Omit every picture, then return the listing verbatim.
(Beginning of The data)
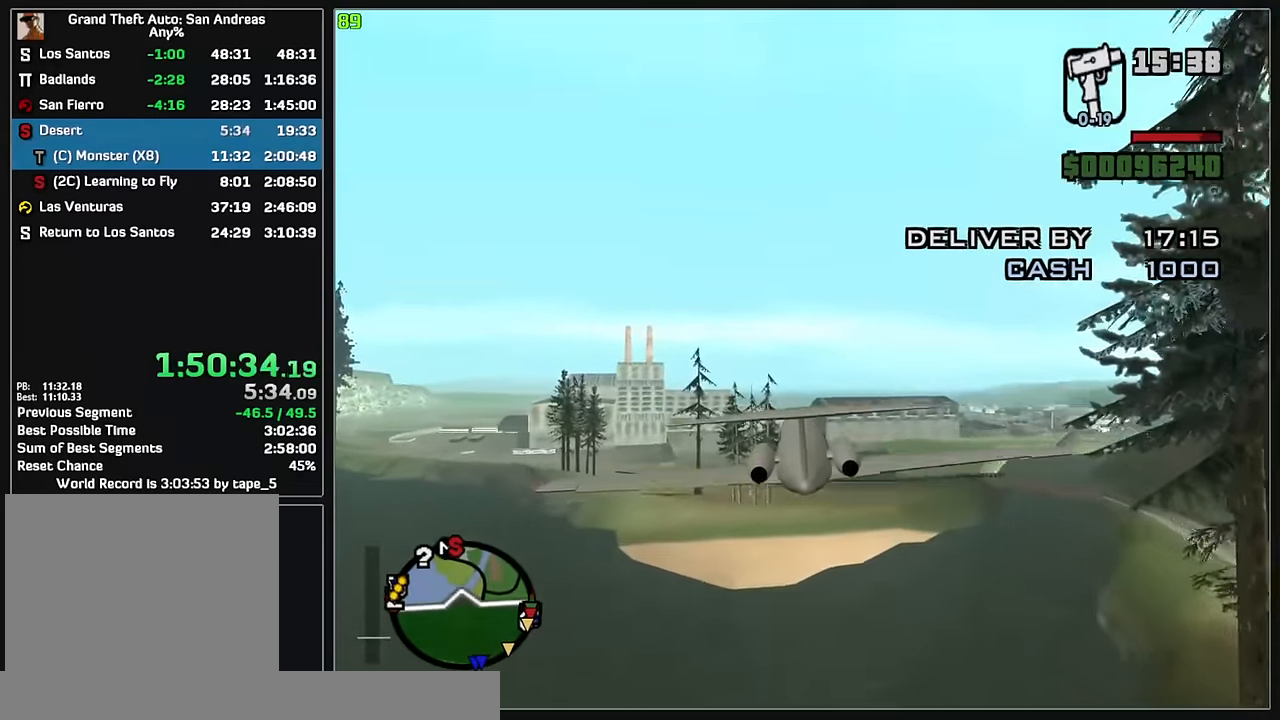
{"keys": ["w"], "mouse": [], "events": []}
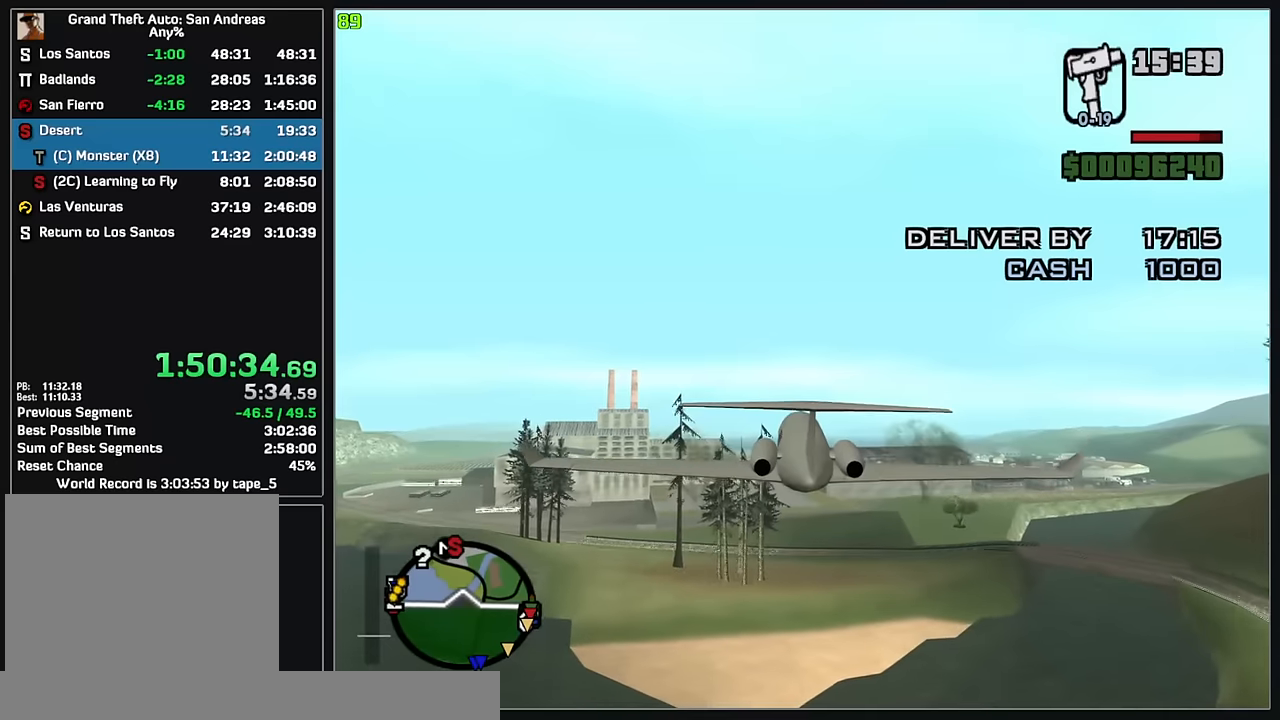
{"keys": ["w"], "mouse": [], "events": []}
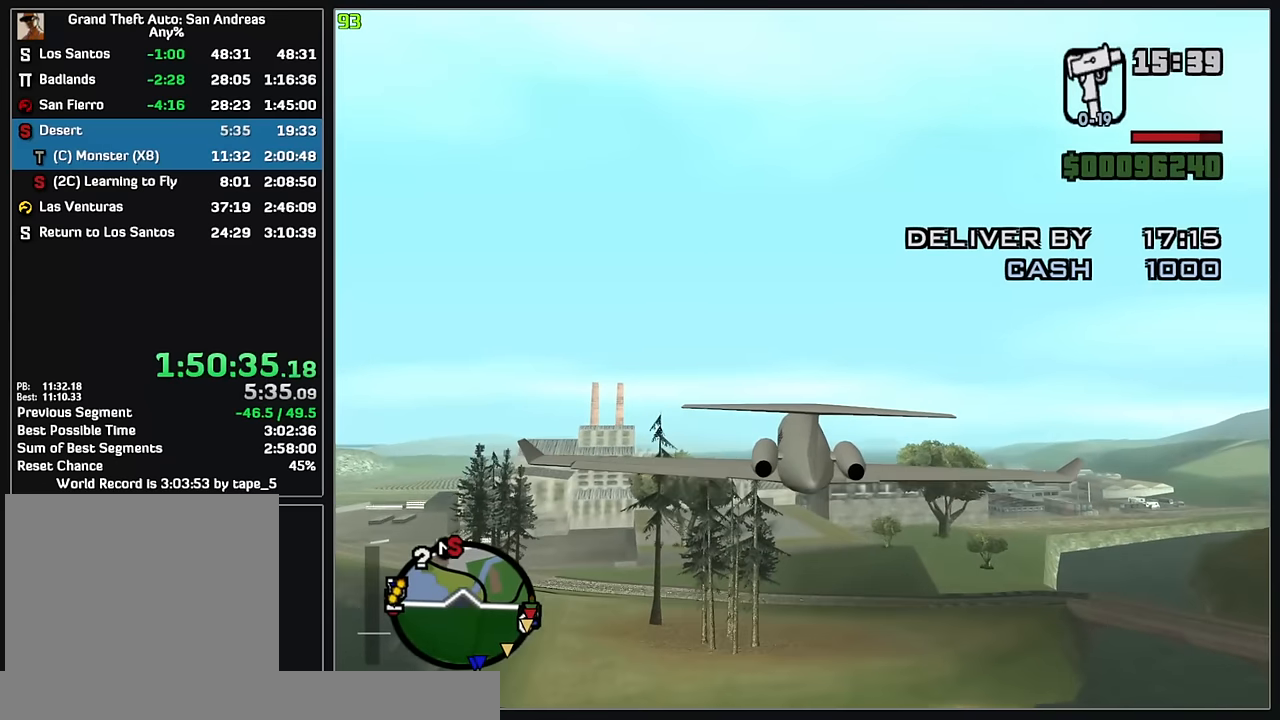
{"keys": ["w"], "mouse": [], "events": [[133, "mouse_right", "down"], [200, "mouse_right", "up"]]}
(End of The data)
- Your solution -
{"keys": ["w"], "mouse": [], "events": []}
{"keys": ["w"], "mouse": [], "events": []}
{"keys": ["w"], "mouse": [], "events": [[133, "mouse_right", "down"], [200, "mouse_right", "up"]]}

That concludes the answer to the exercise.